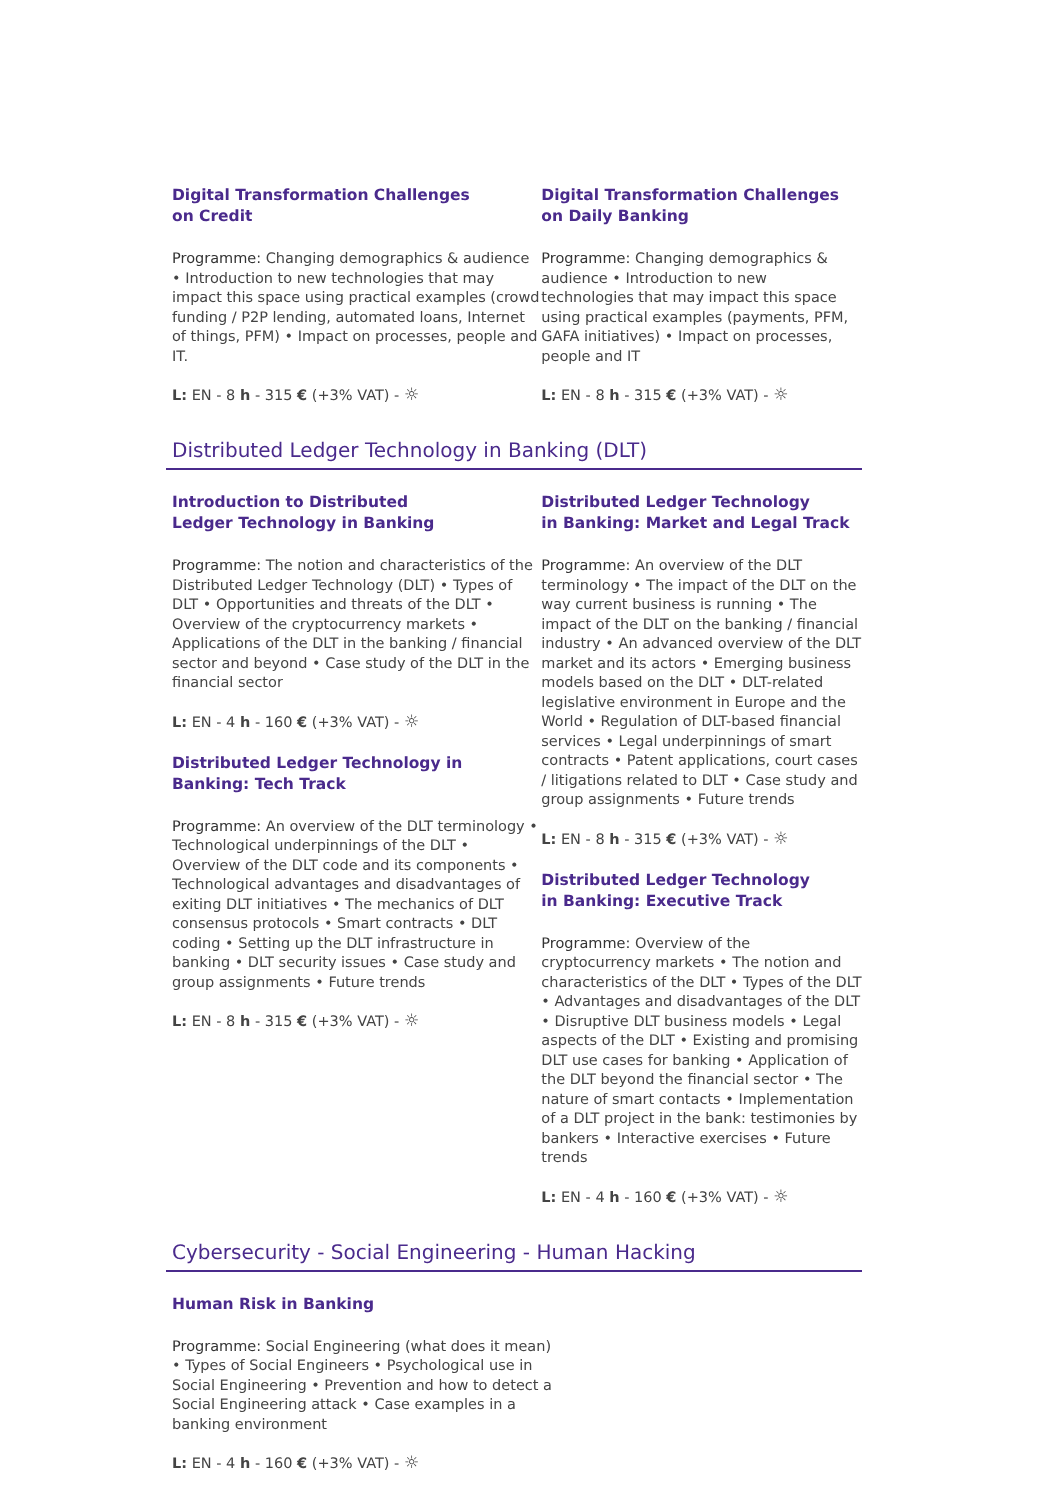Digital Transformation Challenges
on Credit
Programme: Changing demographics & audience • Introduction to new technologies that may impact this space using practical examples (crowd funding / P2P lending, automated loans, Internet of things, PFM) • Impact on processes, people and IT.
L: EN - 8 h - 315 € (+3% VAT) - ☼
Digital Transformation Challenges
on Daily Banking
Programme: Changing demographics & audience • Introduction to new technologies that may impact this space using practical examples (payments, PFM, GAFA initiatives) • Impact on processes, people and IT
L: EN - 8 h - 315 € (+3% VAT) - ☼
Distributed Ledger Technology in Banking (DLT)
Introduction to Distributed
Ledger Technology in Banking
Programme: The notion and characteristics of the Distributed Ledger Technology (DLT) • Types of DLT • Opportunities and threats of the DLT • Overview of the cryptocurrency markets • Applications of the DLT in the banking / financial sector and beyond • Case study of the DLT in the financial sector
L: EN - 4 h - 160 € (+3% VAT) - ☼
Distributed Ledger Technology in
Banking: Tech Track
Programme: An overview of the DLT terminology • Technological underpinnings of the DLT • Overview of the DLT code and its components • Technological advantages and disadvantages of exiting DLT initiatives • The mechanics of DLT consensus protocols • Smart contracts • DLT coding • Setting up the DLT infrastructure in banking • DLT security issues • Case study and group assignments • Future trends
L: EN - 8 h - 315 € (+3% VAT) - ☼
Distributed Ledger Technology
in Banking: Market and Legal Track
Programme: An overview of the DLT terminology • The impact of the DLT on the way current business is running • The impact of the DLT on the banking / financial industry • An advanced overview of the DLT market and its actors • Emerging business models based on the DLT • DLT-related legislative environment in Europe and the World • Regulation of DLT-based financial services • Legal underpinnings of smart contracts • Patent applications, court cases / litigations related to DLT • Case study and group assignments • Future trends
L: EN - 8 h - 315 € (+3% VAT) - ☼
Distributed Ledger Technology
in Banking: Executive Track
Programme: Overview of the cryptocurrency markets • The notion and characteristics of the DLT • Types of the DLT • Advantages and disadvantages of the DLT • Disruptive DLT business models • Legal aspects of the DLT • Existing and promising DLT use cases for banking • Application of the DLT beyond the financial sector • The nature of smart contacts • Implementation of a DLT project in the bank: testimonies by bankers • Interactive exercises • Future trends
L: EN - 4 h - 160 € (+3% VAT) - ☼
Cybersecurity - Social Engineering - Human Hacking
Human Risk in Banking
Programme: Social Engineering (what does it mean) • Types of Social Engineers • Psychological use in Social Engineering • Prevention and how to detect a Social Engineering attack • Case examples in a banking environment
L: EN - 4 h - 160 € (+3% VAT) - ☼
━━━
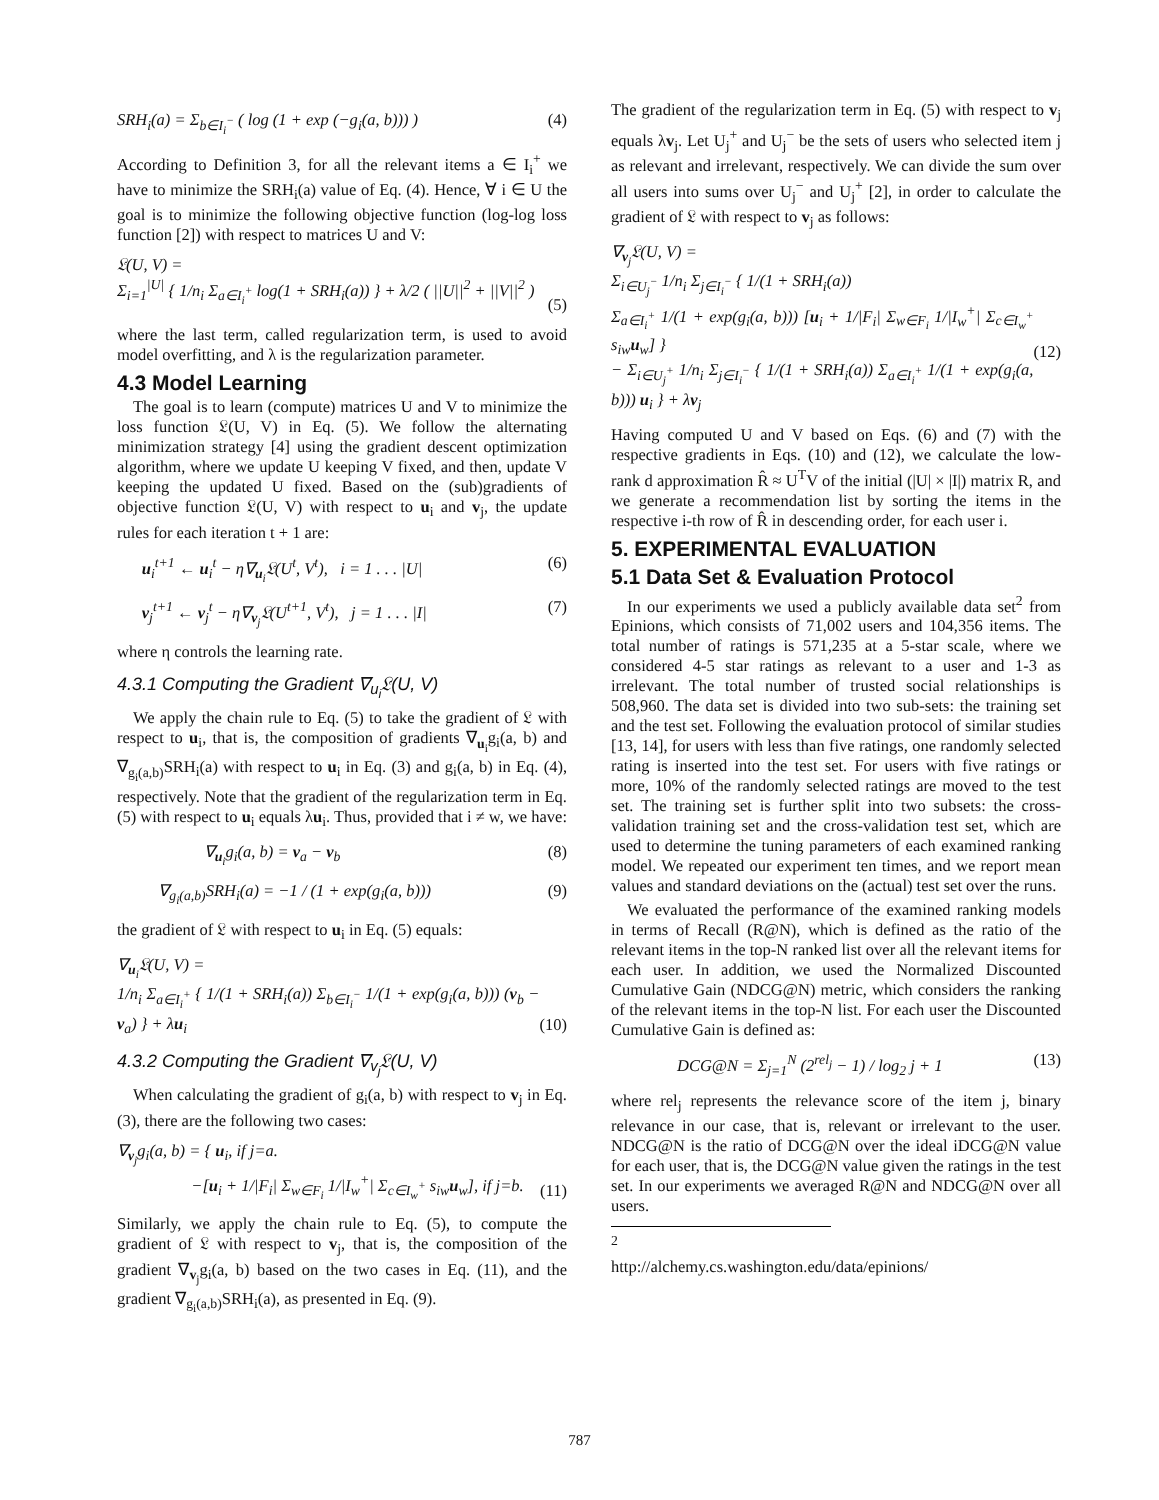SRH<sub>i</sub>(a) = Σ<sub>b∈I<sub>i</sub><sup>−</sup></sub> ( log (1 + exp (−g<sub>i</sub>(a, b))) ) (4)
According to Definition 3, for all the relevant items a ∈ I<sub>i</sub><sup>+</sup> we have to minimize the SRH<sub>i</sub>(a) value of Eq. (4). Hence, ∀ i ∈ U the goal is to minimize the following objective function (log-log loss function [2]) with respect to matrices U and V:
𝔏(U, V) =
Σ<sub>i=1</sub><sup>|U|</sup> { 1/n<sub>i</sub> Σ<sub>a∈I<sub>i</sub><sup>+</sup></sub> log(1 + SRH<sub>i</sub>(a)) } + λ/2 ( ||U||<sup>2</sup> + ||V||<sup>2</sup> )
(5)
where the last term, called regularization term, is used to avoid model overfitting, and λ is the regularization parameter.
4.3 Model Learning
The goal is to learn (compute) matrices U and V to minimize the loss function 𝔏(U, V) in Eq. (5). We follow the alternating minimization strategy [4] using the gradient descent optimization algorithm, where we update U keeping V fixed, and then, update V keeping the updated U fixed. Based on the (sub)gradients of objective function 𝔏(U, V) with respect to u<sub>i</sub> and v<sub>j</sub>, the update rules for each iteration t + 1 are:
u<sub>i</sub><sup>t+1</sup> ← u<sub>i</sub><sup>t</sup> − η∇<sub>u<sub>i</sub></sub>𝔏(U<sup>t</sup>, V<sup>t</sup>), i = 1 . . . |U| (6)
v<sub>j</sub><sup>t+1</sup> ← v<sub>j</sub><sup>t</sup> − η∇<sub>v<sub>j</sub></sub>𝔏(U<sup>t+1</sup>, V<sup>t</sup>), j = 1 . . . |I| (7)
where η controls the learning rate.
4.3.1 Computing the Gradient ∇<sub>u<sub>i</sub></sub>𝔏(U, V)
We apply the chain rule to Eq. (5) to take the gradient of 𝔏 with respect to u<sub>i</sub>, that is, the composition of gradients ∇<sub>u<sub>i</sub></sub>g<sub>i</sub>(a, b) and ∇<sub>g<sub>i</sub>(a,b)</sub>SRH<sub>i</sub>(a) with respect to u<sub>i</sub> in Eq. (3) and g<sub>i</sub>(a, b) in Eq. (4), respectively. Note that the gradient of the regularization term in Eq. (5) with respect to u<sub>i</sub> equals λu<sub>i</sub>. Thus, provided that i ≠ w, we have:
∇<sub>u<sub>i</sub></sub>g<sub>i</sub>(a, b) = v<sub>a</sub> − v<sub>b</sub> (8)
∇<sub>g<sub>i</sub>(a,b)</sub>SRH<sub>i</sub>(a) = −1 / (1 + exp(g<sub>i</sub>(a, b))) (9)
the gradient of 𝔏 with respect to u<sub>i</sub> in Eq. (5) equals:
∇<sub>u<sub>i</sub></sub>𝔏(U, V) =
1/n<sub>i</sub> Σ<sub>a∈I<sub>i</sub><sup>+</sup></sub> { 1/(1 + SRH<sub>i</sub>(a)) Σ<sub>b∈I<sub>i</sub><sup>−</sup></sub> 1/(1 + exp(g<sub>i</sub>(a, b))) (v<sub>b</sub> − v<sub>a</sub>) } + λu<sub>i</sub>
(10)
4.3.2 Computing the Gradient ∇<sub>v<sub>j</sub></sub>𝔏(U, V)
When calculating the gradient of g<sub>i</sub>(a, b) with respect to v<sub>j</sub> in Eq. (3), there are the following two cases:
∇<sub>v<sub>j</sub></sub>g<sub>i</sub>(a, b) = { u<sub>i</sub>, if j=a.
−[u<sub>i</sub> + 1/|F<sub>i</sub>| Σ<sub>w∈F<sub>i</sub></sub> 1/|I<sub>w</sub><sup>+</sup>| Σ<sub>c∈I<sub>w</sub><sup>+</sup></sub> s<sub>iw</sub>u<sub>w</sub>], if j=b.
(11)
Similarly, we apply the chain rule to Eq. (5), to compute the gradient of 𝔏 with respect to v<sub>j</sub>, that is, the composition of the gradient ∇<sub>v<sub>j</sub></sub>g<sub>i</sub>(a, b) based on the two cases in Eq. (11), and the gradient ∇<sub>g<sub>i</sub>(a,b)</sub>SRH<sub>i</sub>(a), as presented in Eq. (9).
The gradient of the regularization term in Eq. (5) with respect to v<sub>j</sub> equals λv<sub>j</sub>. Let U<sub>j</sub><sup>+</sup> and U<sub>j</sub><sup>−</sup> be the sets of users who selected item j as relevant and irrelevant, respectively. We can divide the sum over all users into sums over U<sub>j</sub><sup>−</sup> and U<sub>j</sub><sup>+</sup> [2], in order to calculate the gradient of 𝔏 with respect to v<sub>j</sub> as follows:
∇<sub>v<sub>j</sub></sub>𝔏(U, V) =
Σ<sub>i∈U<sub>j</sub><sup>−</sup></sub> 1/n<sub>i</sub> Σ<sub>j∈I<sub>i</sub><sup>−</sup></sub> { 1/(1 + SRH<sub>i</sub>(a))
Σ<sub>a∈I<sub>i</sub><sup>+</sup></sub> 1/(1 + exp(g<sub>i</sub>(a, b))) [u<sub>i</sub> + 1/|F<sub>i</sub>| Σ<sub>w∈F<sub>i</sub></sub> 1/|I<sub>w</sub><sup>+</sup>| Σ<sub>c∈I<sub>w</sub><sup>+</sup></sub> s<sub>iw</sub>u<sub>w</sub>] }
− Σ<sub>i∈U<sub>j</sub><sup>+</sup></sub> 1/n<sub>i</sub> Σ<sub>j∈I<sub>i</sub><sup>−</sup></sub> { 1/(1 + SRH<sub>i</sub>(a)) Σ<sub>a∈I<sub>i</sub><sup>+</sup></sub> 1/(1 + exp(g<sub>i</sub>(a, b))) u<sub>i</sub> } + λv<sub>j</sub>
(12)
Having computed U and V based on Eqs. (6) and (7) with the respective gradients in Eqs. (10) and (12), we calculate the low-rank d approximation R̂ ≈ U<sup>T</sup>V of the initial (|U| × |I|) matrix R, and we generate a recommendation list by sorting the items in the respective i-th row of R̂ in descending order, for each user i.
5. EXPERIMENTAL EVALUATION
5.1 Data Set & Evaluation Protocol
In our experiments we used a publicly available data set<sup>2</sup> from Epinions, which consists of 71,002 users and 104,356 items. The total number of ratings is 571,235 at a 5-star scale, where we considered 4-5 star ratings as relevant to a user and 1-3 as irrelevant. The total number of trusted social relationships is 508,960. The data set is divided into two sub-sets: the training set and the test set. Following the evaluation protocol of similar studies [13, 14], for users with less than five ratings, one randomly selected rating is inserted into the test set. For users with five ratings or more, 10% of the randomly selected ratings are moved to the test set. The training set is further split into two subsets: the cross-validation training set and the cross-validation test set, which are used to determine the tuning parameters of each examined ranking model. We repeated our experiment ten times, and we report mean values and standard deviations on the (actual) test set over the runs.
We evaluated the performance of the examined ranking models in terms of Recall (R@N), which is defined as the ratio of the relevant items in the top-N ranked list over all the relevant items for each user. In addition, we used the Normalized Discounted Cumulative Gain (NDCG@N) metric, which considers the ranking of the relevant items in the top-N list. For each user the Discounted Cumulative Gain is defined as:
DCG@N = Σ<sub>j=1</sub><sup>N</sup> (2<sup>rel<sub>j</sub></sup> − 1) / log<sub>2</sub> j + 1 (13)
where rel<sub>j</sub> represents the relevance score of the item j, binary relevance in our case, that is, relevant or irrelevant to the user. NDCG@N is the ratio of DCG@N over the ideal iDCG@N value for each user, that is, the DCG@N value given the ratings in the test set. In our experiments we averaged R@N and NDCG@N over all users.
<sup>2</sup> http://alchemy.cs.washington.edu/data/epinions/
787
━━━
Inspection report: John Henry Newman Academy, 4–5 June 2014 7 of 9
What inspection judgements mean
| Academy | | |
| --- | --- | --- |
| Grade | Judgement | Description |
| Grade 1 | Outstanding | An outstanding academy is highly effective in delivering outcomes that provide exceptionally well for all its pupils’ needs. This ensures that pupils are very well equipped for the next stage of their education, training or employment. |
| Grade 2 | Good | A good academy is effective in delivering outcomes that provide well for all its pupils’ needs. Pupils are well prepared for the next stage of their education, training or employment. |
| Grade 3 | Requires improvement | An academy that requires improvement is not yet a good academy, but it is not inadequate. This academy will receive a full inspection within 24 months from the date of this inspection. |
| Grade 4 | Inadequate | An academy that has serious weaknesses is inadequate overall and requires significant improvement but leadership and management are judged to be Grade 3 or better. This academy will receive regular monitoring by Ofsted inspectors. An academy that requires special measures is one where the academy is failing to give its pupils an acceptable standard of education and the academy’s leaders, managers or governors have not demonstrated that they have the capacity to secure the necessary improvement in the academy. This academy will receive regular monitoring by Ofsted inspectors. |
━━━
### WHAT THE TASK REQUIRES
Where a line in the material contains "their", copy that line.

### ANSWER SECTION
| Grade 1 | Outstanding | An outstanding academy is highly effective in delivering outcomes that provide exceptionally well for all its pupils’ needs. This ensures that pupils are very well equipped for the next stage of their education, training or employment. |
| Grade 2 | Good | A good academy is effective in delivering outcomes that provide well for all its pupils’ needs. Pupils are well prepared for the next stage of their education, training or employment. |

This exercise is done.